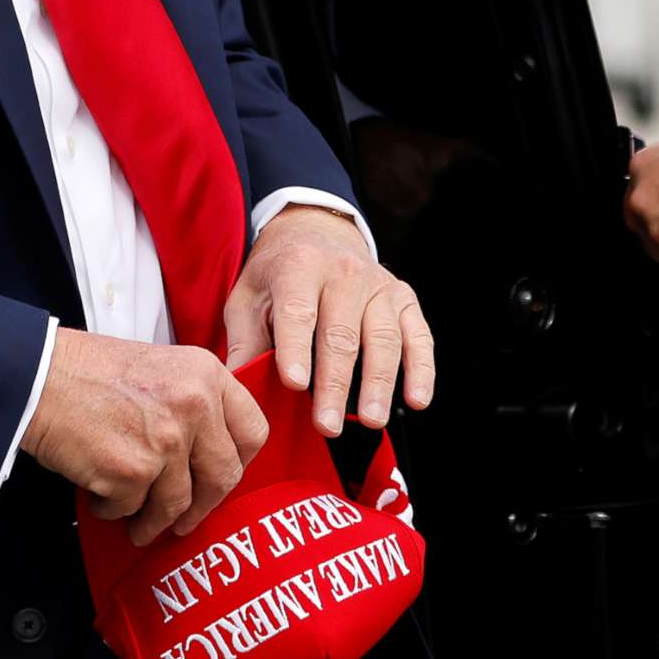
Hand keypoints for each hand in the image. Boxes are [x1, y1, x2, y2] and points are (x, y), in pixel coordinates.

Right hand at [22, 330, 269, 545]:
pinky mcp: (132, 471)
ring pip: (178, 503)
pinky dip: (116, 510)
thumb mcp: (162, 366)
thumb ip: (195, 401)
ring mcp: (166, 441)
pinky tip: (102, 495)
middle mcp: (195, 406)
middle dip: (203, 505)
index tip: (223, 475)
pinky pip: (134, 508)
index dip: (240, 460)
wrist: (39, 375)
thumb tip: (210, 451)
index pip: (253, 430)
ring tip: (137, 520)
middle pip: (224, 476)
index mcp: (206, 374)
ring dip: (156, 520)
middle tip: (185, 518)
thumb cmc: (90, 371)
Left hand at [223, 204, 434, 436]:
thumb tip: (238, 392)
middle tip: (327, 425)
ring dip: (378, 383)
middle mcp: (343, 271)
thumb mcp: (249, 297)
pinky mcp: (404, 298)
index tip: (294, 384)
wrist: (316, 232)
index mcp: (299, 267)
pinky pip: (418, 336)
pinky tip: (416, 400)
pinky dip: (421, 369)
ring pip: (383, 338)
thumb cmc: (277, 277)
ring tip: (370, 422)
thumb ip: (244, 342)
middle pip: (341, 333)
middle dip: (335, 383)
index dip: (296, 348)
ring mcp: (378, 284)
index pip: (298, 311)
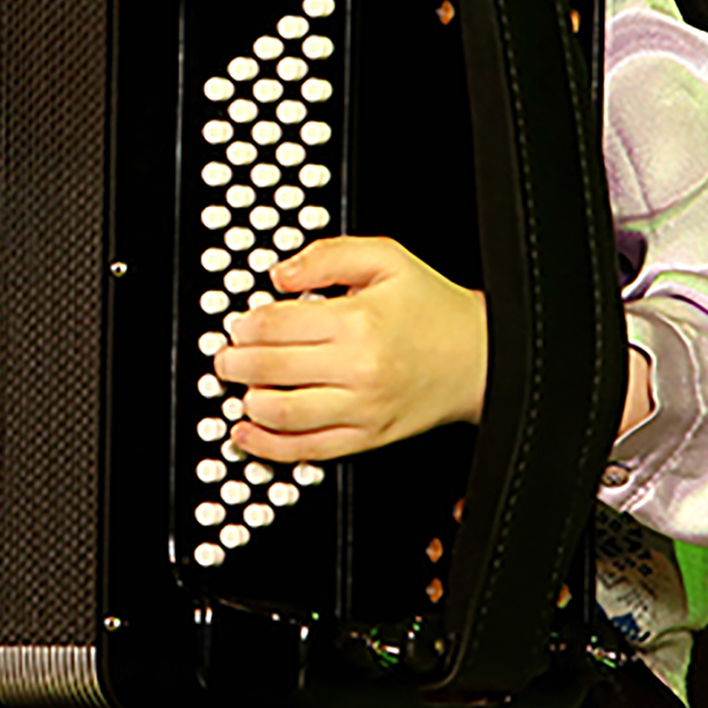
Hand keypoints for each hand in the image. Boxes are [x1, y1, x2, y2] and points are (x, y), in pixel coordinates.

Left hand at [210, 236, 485, 462]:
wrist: (482, 358)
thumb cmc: (432, 309)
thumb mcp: (385, 259)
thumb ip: (327, 257)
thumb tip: (279, 275)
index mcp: (357, 322)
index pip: (276, 326)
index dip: (245, 326)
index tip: (238, 326)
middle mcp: (357, 369)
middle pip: (270, 370)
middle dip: (234, 363)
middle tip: (224, 357)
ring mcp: (361, 409)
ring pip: (282, 414)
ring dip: (247, 402)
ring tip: (237, 388)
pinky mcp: (367, 437)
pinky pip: (308, 450)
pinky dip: (269, 446)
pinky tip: (247, 434)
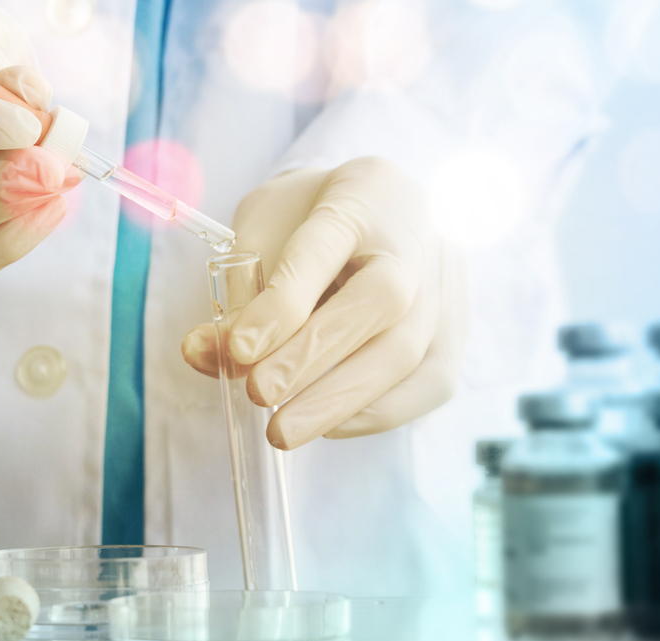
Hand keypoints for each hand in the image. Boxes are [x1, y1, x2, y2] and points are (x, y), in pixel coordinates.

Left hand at [182, 157, 468, 449]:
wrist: (386, 212)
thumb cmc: (314, 218)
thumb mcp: (265, 228)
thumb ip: (238, 287)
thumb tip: (202, 353)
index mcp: (364, 191)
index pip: (323, 247)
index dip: (282, 303)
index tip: (239, 352)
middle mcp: (418, 235)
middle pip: (381, 302)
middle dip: (312, 358)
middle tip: (259, 396)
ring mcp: (446, 284)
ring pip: (408, 351)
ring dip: (339, 400)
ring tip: (283, 431)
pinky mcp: (457, 329)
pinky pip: (430, 382)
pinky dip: (376, 412)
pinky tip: (329, 424)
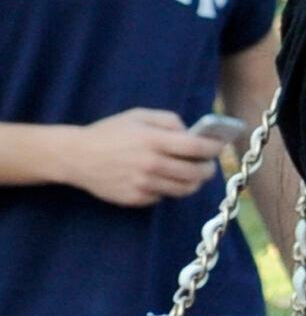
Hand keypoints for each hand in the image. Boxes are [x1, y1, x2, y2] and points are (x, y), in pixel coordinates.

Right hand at [65, 108, 219, 207]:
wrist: (76, 156)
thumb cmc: (110, 132)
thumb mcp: (139, 116)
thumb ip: (170, 121)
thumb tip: (193, 133)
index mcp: (153, 140)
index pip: (198, 148)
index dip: (214, 148)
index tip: (219, 146)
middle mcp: (150, 164)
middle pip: (197, 173)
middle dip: (208, 168)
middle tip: (208, 164)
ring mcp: (143, 184)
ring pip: (185, 189)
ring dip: (193, 181)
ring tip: (191, 173)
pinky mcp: (135, 199)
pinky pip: (164, 196)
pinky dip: (168, 188)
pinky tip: (162, 179)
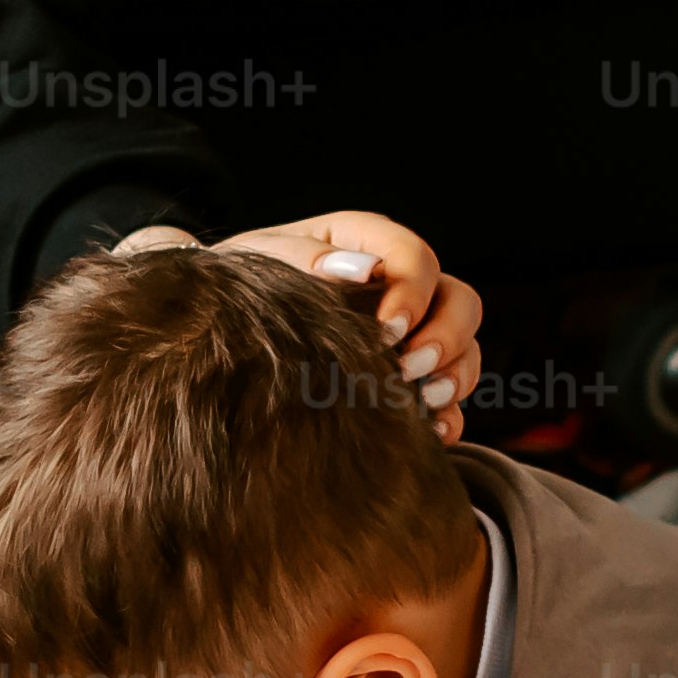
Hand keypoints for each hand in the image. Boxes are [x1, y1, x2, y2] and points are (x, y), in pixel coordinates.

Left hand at [124, 210, 483, 431]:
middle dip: (446, 337)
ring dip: (454, 375)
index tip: (386, 329)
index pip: (416, 257)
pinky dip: (449, 416)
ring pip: (464, 347)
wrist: (212, 330)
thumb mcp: (259, 261)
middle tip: (409, 369)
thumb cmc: (237, 286)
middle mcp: (399, 288)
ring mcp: (410, 335)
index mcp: (364, 245)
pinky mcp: (407, 382)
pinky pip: (451, 399)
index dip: (414, 291)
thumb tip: (362, 271)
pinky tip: (428, 432)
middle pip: (459, 300)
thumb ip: (305, 259)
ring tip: (421, 400)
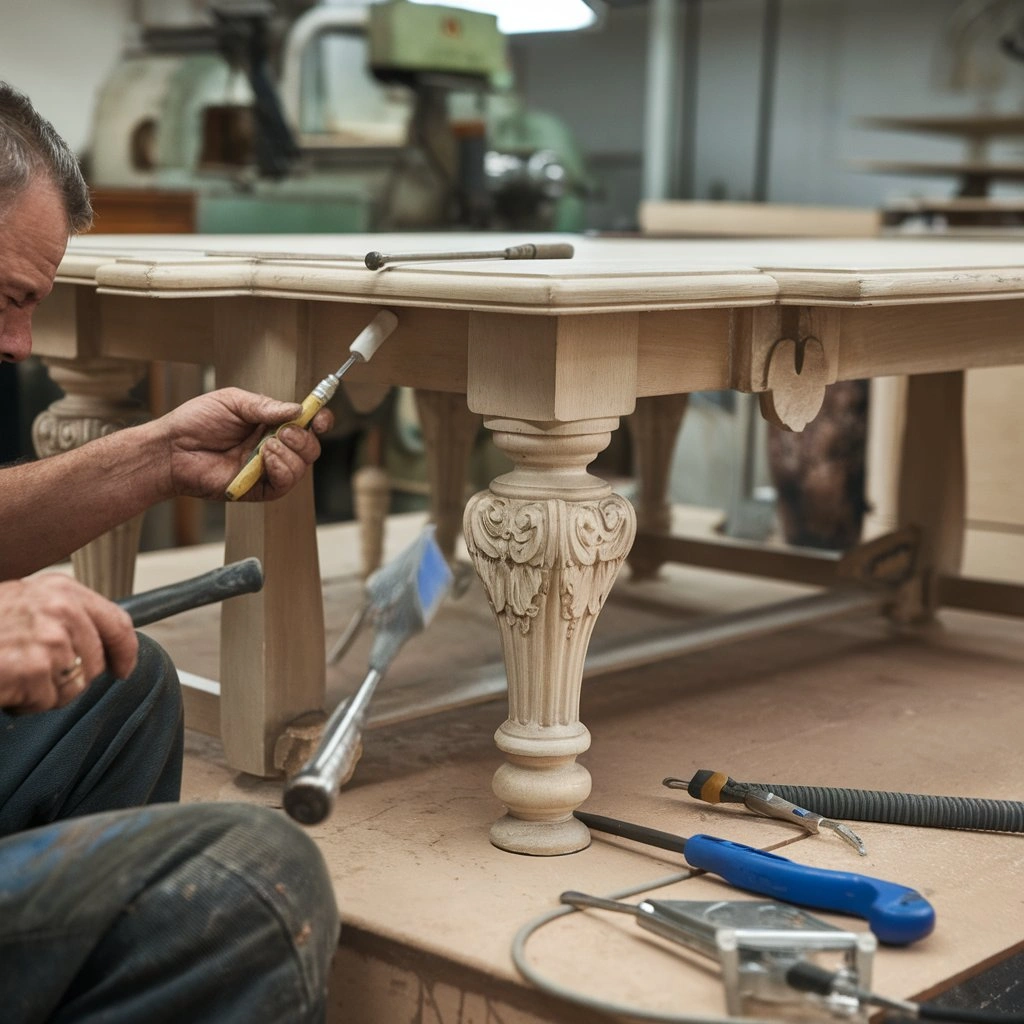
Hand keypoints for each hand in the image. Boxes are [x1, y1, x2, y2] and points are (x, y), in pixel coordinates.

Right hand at [0, 575, 137, 712]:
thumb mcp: (25, 603)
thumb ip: (63, 615)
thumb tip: (97, 641)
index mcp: (63, 591)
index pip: (116, 622)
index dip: (126, 650)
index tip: (124, 667)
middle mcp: (62, 610)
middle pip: (95, 663)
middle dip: (72, 678)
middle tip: (37, 675)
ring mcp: (49, 639)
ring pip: (73, 686)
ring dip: (46, 692)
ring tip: (16, 675)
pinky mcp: (34, 668)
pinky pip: (47, 701)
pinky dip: (26, 703)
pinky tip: (7, 685)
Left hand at [160, 388, 333, 501]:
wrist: (172, 449)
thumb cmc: (196, 422)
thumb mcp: (233, 402)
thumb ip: (266, 406)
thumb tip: (297, 410)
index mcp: (270, 424)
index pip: (306, 424)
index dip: (319, 420)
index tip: (319, 418)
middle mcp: (274, 447)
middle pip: (310, 448)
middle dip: (304, 439)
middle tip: (284, 432)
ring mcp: (267, 469)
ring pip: (301, 467)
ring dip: (290, 454)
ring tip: (266, 446)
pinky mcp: (259, 489)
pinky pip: (284, 484)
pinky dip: (282, 469)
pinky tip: (266, 458)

§ §

• **WHAT THE TASK ASKS**
All lines containing "Left" in the material above should appear in your reply, copied exactly.

• **THE ANSWER**
Left hand at [223, 204, 434, 436]:
Left hand at [210, 236, 485, 462]:
Left hand at [182, 157, 468, 449]:
Left hand at [124, 210, 483, 431]:
Left hand at [160, 388, 333, 501]:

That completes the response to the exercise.